## Problem to work on:
Would you transcribe the whole listing exactly, minus its pictures?

## Stored data:
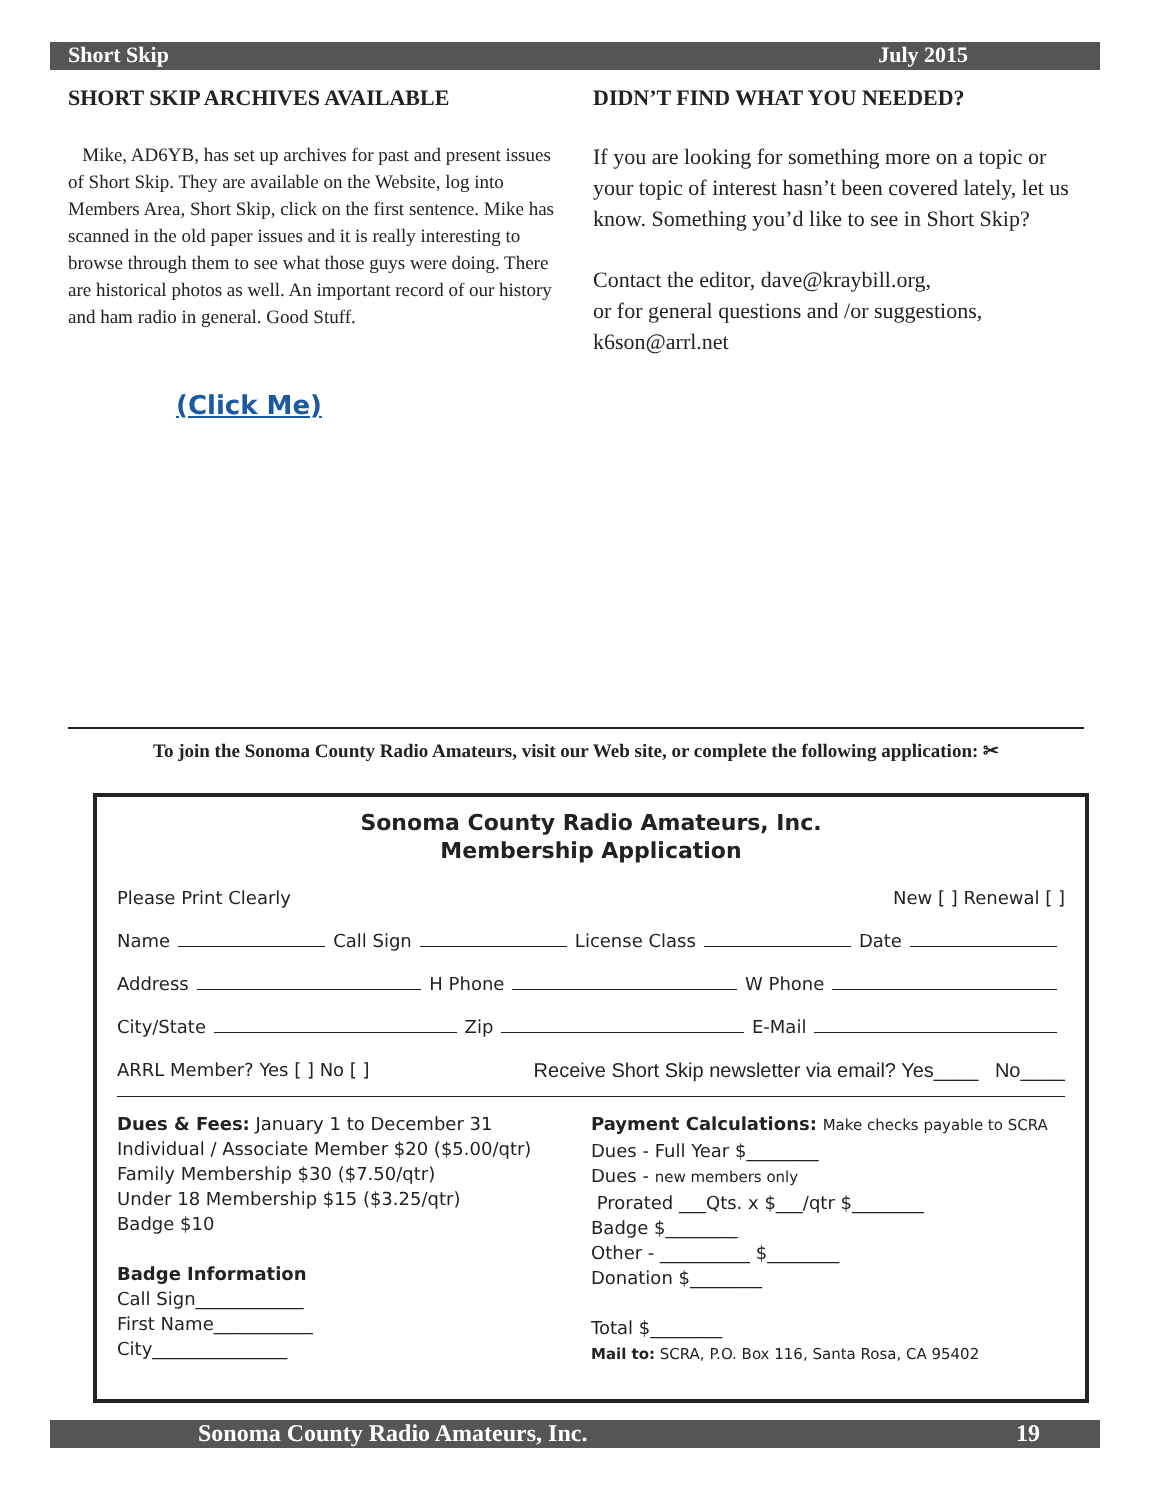Sonoma County Radio Amateurs, Inc. 19
Short Skip July 2015
SHORT SKIP ARCHIVES AVAILABLE
Mike, AD6YB, has set up archives for past and present issues of Short Skip. They are available on the Website, log into Members Area, Short Skip, click on the first sentence. Mike has scanned in the old paper issues and it is really interesting to browse through them to see what those guys were doing. There are historical photos as well. An important record of our history and ham radio in general. Good Stuff.
(Click Me)
DIDN’T FIND WHAT YOU NEEDED?
If you are looking for something more on a topic or your topic of interest hasn’t been covered lately, let us know. Something you’d like to see in Short Skip?
Contact the editor, dave@kraybill.org,
or for general questions and /or suggestions,
k6son@arrl.net
To join the Sonoma County Radio Amateurs, visit our Web site, or complete the following application: ✂
Sonoma County Radio Amateurs, Inc.
Membership Application
Please Print Clearly New [ ] Renewal [ ]
Name Call Sign License Class Date
Address H Phone W Phone
City/State Zip E-Mail
ARRL Member? Yes [ ] No [ ] Receive Short Skip newsletter via email? Yes____ No____
Dues & Fees: January 1 to December 31
Individual / Associate Member $20 ($5.00/qtr)
Family Membership $30 ($7.50/qtr)
Under 18 Membership $15 ($3.25/qtr)
Badge $10
Badge Information
Call Sign____________
First Name___________
City_______________
Payment Calculations: Make checks payable to SCRA
Dues - Full Year $________
Dues - new members only
Prorated ___Qts. x $___/qtr $________
Badge $________
Other - __________ $________
Donation $________
Total $________
Mail to: SCRA, P.O. Box 116, Santa Rosa, CA 95402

## Response:
Sonoma County Radio Amateurs, Inc. 19
Short Skip July 2015
SHORT SKIP ARCHIVES AVAILABLE
Mike, AD6YB, has set up archives for past and present issues of Short Skip. They are available on the Website, log into Members Area, Short Skip, click on the first sentence. Mike has scanned in the old paper issues and it is really interesting to browse through them to see what those guys were doing. There are historical photos as well. An important record of our history and ham radio in general. Good Stuff.
(Click Me)
DIDN’T FIND WHAT YOU NEEDED?
If you are looking for something more on a topic or your topic of interest hasn’t been covered lately, let us know. Something you’d like to see in Short Skip?
Contact the editor, dave@kraybill.org,
or for general questions and /or suggestions,
k6son@arrl.net
To join the Sonoma County Radio Amateurs, visit our Web site, or complete the following application: ✂
Sonoma County Radio Amateurs, Inc.
Membership Application
Please Print Clearly New [ ] Renewal [ ]
Name Call Sign License Class Date
Address H Phone W Phone
City/State Zip E-Mail
ARRL Member? Yes [ ] No [ ] Receive Short Skip newsletter via email? Yes____ No____
Dues & Fees: January 1 to December 31
Individual / Associate Member $20 ($5.00/qtr)
Family Membership $30 ($7.50/qtr)
Under 18 Membership $15 ($3.25/qtr)
Badge $10
Badge Information
Call Sign____________
First Name___________
City_______________
Payment Calculations: Make checks payable to SCRA
Dues - Full Year $________
Dues - new members only
Prorated ___Qts. x $___/qtr $________
Badge $________
Other - __________ $________
Donation $________
Total $________
Mail to: SCRA, P.O. Box 116, Santa Rosa, CA 95402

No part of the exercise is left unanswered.